Le président suppléant (M. Knutson): Si vous hésitez à nous donner une opinion, une simple opinion basée sur les meilleures données disponibles, à qui devrions-nous nous adresser, au gouvernement fédéral, à propos du saumon rouge du Fraser?

M. Doubleday: La question n'est pas tant de savoir comment le poisson réagirait aux changements climatiques, mais plutôt si ces changements climatiques auront lieu. Les recherches sur le climat sont coordonnées par le ministère de l'Environnement, le Service de l'environnement atmosphérique et il serait donc peut-être souhaitable de demander à quelqu'un de ce ministère de vous parler de la probabilité des changements climatiques et de leurs effets potentiels sur la faune et la flore.

Le président suppléant (M. Knutson): Une dernière question. Au moment où je vous parle, êtes-vous optimiste au sujet des stocks de morue?

M. Doubleday: Oui.
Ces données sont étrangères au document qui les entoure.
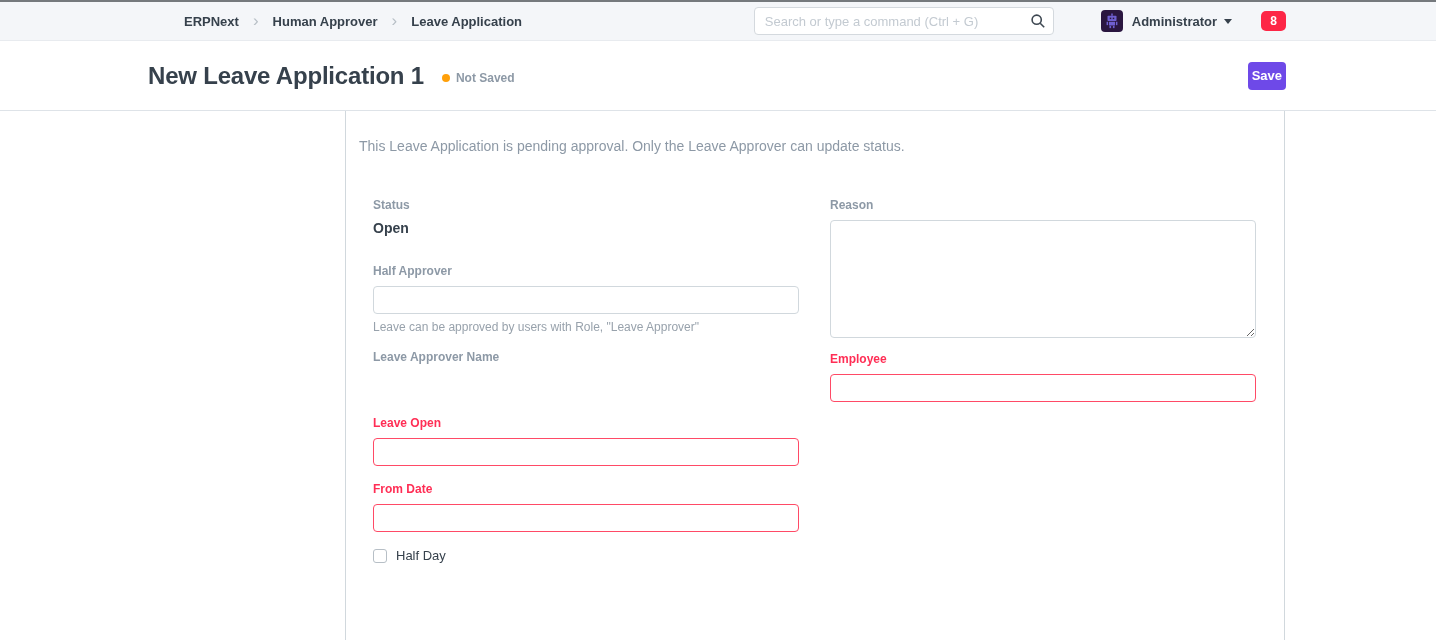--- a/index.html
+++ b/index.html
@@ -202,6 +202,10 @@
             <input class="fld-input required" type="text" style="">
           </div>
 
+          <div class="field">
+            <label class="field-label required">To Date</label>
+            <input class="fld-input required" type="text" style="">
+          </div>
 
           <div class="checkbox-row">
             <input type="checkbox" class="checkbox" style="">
Nous avons procédé à une pêche indicatrice dans les régions visées par le moratoire, depuis deux ou trois ans, et dans tous les secteurs, on constate certains signes d'amélioration. En général, si l'on prend la pêche indicatrice, plus les relevés faits par nos navires de recherche, le déclin des stocks semble terminé. Dans tous les cas, l'état de la morue s'est amélioré par rapport à son état déplorable de 1992. Dans la plupart des cas, la croissance commence à reprendre. Les stocks croissent plus normalement. Ils ne sont plus aussi rachitiques qu'au début des années 1990. Dans certains cas, nous commençons à constater l'arrivée de nouvelles recrues, dont l'abondance se rapproche davantage de ce qu'elle était, mais ce n'est pas partout.

Notre conclusion générale est que le déclin a cessé, mais que la reprise a à peine commencé. Nous ne pouvons pas dire que le problème est réglé, mais le déclin nous paraît stoppé.

Le président suppléant (M. Knutson): Nous sommes arrivés au creux de la vague.

M. Doubleday: Oui.

Le président suppléant (M. Knutson): Je tiens à vous remercier infiniment d'avoir pris le temps de venir aujourd'hui. Nous vous entendrons peut-être de nouveau à propos d'autres questions.

M. Doubleday: C'est toujours un plaisir, monsieur le président. Merci.

Le président suppléant (M. Knutson): La séance est levée.